A limit is the y-value of a function as it approaches a certain value. As a function arbitrarily approaches the corresponding x-value of a limit, the function output also gets arbitrarily closer to the limit itself. Note that limits do not necessarily mean that the value is a discontinuity, there are both continuous and non-continuous limits. Limits do not necessarily have to exist on the function.

Types of limits

• $\frac{n_1}{n_2}$ || $\frac{0}{n}$ are both valid
• $\frac{n}{0}$ is undefined
• $\frac{0}{0}$ is indeterminate

If a rational function, when plugging in a discontinuity¹⁾, evaluates to $\frac{0}{0}$, it is called an indeterminate. To solve for the discontinuity, one must simplify away the denominator which causes the discontinuity²⁾. When finding limits of indeterminates, use Polynomial Division³⁾ or factoring to simplify. Any factors removed are called removable discontinuities⁴⁾. You can use the simplified function to find the limit.

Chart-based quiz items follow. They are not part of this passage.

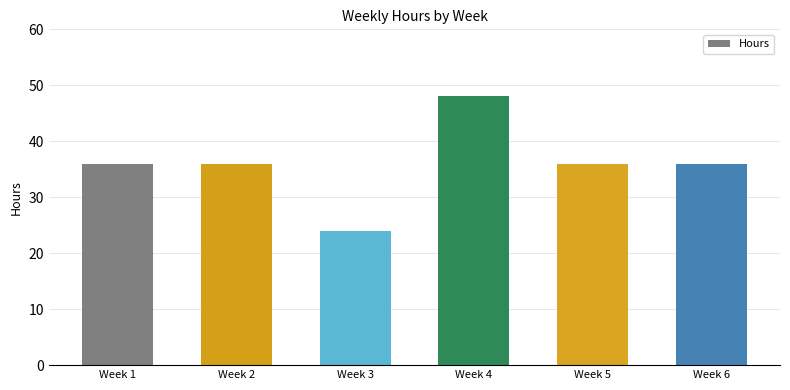

What value does the data have at Week 5, to the nearest 10?

40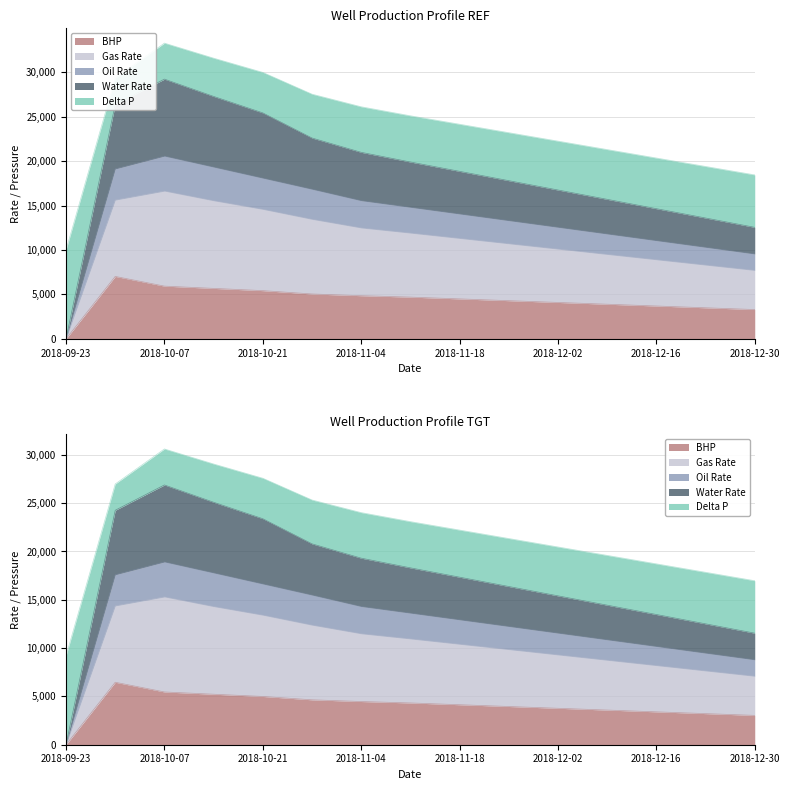

The Delta P series shows 6687.8 at 2018-11-25. True or false?

False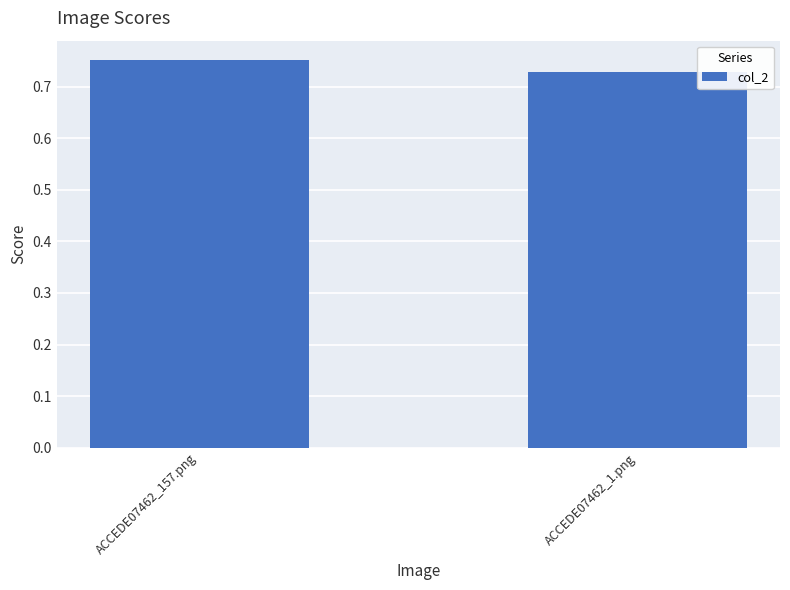

Count the number of categories in the chart.

2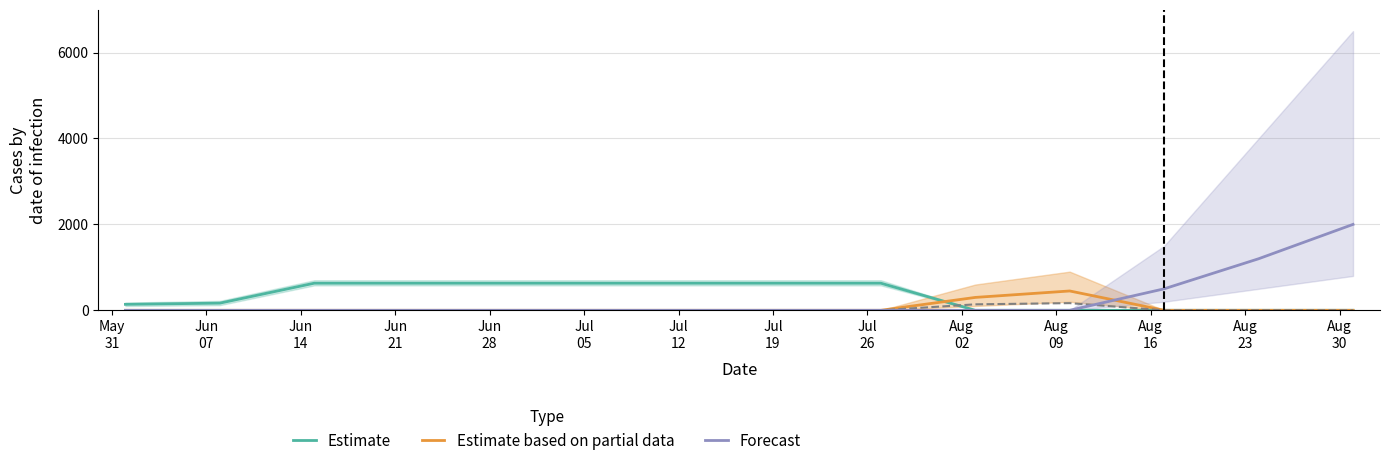

What value does the Estimate based on partial data series have at Aug
02, to the nearest 10?

300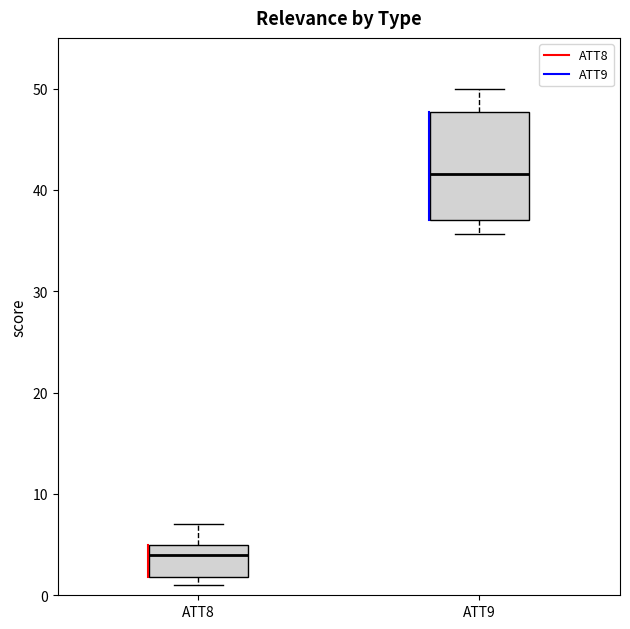

Reading left to right, read every box against the y-axis: the position of its median line, the range the box covers, and the ends of its whiskers. The values are not printed on the chart, so give them approximately, as read against the axis.

ATT8: median 4, box 2 to 5, whiskers 1 to 7
ATT9: median 42, box 37 to 48, whiskers 36 to 50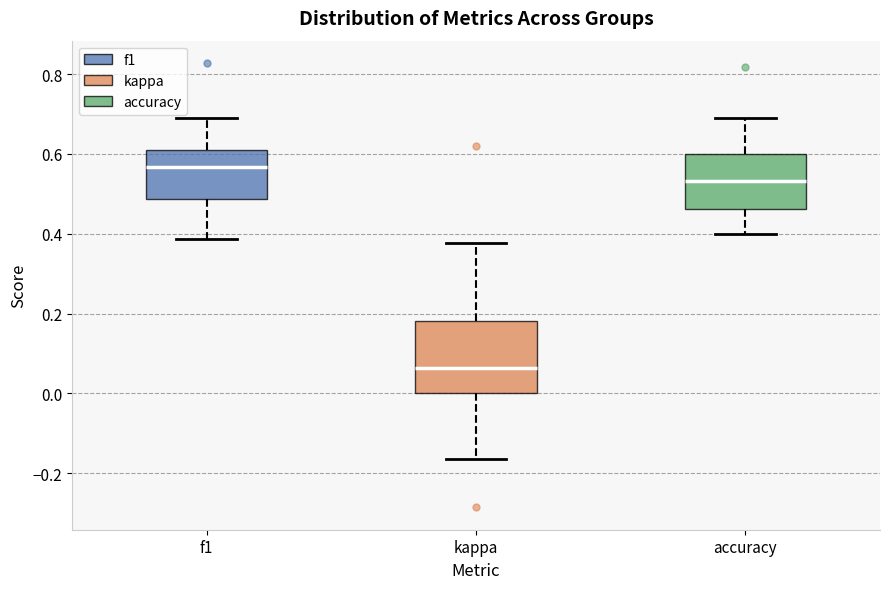

Which box is the tallest, from its lower edge to its upper edge?

kappa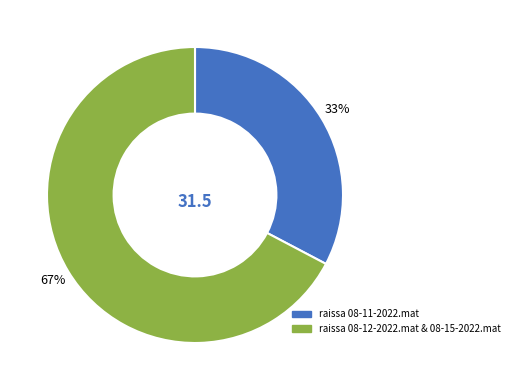

How many slices are in this pie chart?

2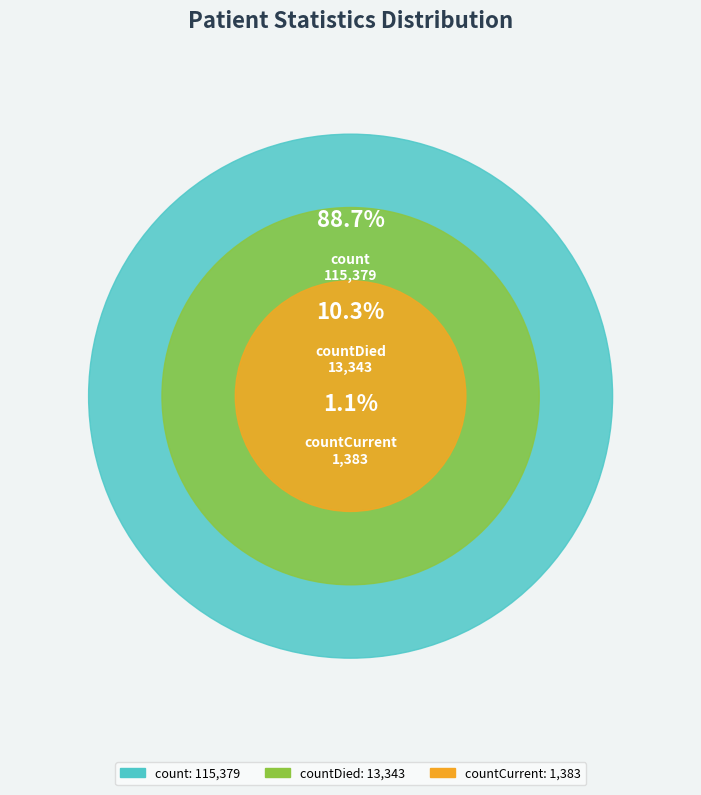

The countDied slice represents 5% of the pie. True or false?

False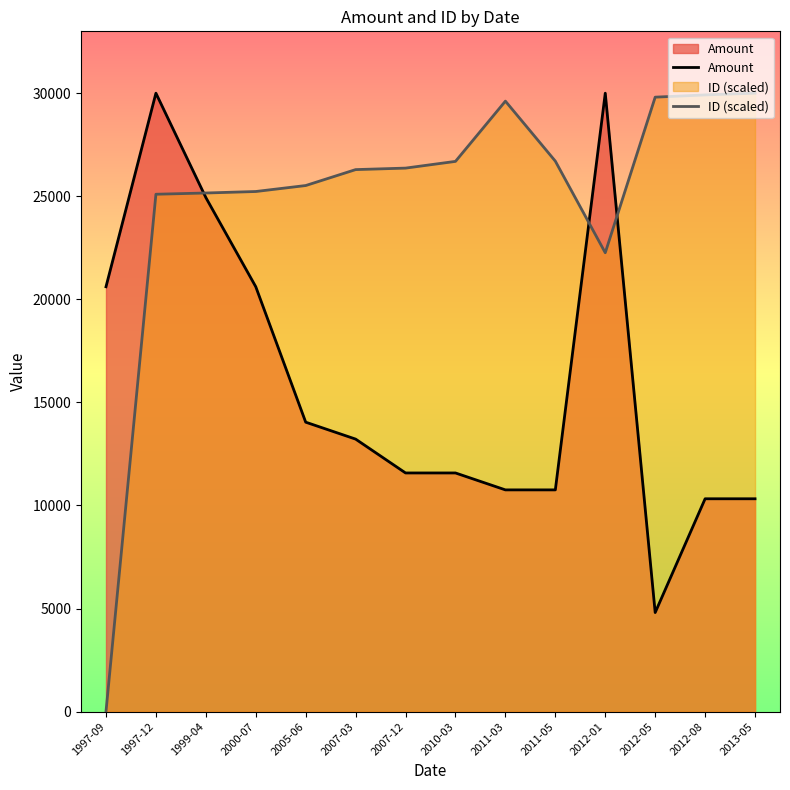

How many lines are shown in the chart?

2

When evaluating a function that results in a divide by zero, specifically $\frac{1}{0}$, it's result is undefined. These types of functions are easy to tell as they clearly approach infinity when graphed. However, infinity is not a number, it is a concept, As such, the limit for this function Does Not Exist.

With a function like this, where both sides approach different values, the limit also Does Not Exist. Both sides must approach the same y-value for a limit to exist.

As x approaches $\infty$ or $-\infty$, x will approach the ratio of the leading coefficents⁵⁾.